Work required.
All entries, exactly as written, should be output again.

Entries taken from a collection
----------

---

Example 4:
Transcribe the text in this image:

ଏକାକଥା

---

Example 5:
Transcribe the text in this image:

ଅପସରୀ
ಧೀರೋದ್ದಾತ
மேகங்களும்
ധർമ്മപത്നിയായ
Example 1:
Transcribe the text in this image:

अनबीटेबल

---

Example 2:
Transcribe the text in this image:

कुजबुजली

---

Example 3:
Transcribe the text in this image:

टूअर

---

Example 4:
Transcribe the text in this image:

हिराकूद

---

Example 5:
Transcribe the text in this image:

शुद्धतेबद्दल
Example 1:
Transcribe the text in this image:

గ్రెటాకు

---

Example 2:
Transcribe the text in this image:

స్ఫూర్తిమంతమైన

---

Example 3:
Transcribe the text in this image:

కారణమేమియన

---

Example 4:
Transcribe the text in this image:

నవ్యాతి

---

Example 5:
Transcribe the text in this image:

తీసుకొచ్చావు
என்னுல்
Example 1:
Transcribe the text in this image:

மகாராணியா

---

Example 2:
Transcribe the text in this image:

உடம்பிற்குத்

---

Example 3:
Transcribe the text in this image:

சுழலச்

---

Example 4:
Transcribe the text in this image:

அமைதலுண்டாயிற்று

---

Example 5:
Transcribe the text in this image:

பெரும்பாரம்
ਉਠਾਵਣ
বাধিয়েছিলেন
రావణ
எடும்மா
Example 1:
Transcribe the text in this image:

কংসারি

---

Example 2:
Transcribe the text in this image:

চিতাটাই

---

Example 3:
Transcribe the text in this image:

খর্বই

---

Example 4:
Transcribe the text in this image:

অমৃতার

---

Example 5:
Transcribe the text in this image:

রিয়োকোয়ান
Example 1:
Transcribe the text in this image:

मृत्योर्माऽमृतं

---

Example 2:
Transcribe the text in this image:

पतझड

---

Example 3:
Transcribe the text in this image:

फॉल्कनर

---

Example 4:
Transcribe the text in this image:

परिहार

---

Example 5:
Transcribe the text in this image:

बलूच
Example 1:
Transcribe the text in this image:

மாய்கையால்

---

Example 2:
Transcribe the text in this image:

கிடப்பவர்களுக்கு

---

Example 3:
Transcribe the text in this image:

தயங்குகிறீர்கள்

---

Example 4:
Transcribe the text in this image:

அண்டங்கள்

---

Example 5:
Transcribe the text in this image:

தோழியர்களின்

----------

Task solution.
---

Example 4:
Transcribe the text in this image:

ଏକାକଥା

---

Example 5:
Transcribe the text in this image:

ଅପସରୀ
ಧೀರೋದ್ದಾತ
மேகங்களும்
ധർമ്മപത്നിയായ
Example 1:
Transcribe the text in this image:

अनबीटेबल

---

Example 2:
Transcribe the text in this image:

कुजबुजली

---

Example 3:
Transcribe the text in this image:

टूअर

---

Example 4:
Transcribe the text in this image:

हिराकूद

---

Example 5:
Transcribe the text in this image:

शुद्धतेबद्दल
Example 1:
Transcribe the text in this image:

గ్రెటాకు

---

Example 2:
Transcribe the text in this image:

స్ఫూర్తిమంతమైన

---

Example 3:
Transcribe the text in this image:

కారణమేమియన

---

Example 4:
Transcribe the text in this image:

నవ్యాతి

---

Example 5:
Transcribe the text in this image:

తీసుకొచ్చావు
என்னுல்
Example 1:
Transcribe the text in this image:

மகாராணியா

---

Example 2:
Transcribe the text in this image:

உடம்பிற்குத்

---

Example 3:
Transcribe the text in this image:

சுழலச்

---

Example 4:
Transcribe the text in this image:

அமைதலுண்டாயிற்று

---

Example 5:
Transcribe the text in this image:

பெரும்பாரம்
ਉਠਾਵਣ
বাধিয়েছিলেন
రావణ
எடும்மா
Example 1:
Transcribe the text in this image:

কংসারি

---

Example 2:
Transcribe the text in this image:

চিতাটাই

---

Example 3:
Transcribe the text in this image:

খর্বই

---

Example 4:
Transcribe the text in this image:

অমৃতার

---

Example 5:
Transcribe the text in this image:

রিয়োকোয়ান
Example 1:
Transcribe the text in this image:

मृत्योर्माऽमृतं

---

Example 2:
Transcribe the text in this image:

पतझड

---

Example 3:
Transcribe the text in this image:

फॉल्कनर

---

Example 4:
Transcribe the text in this image:

परिहार

---

Example 5:
Transcribe the text in this image:

बलूच
Example 1:
Transcribe the text in this image:

மாய்கையால்

---

Example 2:
Transcribe the text in this image:

கிடப்பவர்களுக்கு

---

Example 3:
Transcribe the text in this image:

தயங்குகிறீர்கள்

---

Example 4:
Transcribe the text in this image:

அண்டங்கள்

---

Example 5:
Transcribe the text in this image:

தோழியர்களின்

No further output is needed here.